▶ **ACTION ITEM**: Show every line of the records below that contains the string "campo", treating uppercase and lowercase as different.

Saved data entries
>>
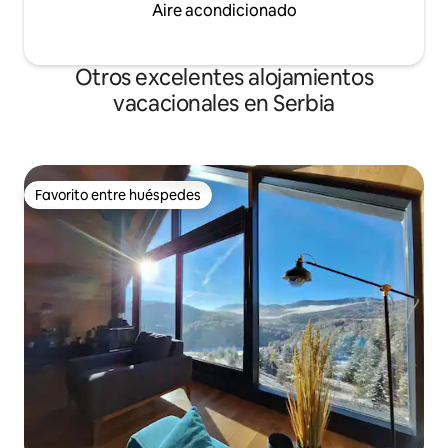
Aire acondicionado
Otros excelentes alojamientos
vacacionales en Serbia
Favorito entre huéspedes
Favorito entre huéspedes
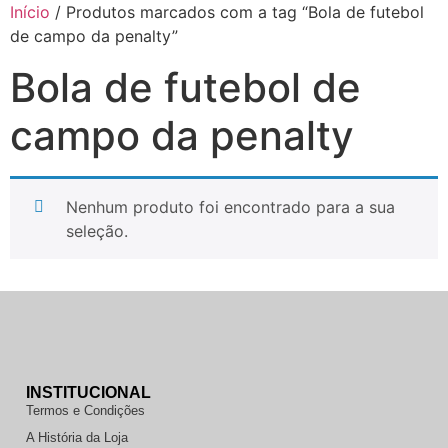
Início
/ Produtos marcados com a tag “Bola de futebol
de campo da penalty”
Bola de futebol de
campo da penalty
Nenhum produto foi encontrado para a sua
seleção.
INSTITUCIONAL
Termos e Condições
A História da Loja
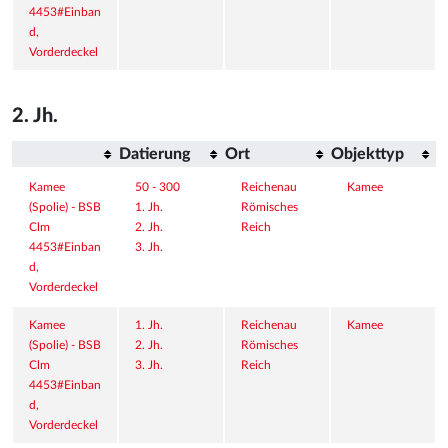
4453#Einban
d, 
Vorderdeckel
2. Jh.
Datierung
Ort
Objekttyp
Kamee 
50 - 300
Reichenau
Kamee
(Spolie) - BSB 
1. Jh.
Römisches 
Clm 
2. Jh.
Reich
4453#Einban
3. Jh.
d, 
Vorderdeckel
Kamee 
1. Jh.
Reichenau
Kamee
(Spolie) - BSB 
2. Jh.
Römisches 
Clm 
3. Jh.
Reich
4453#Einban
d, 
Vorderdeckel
<<
▶ **TASK SOLUTION**:
de campo da penalty”
campo da penalty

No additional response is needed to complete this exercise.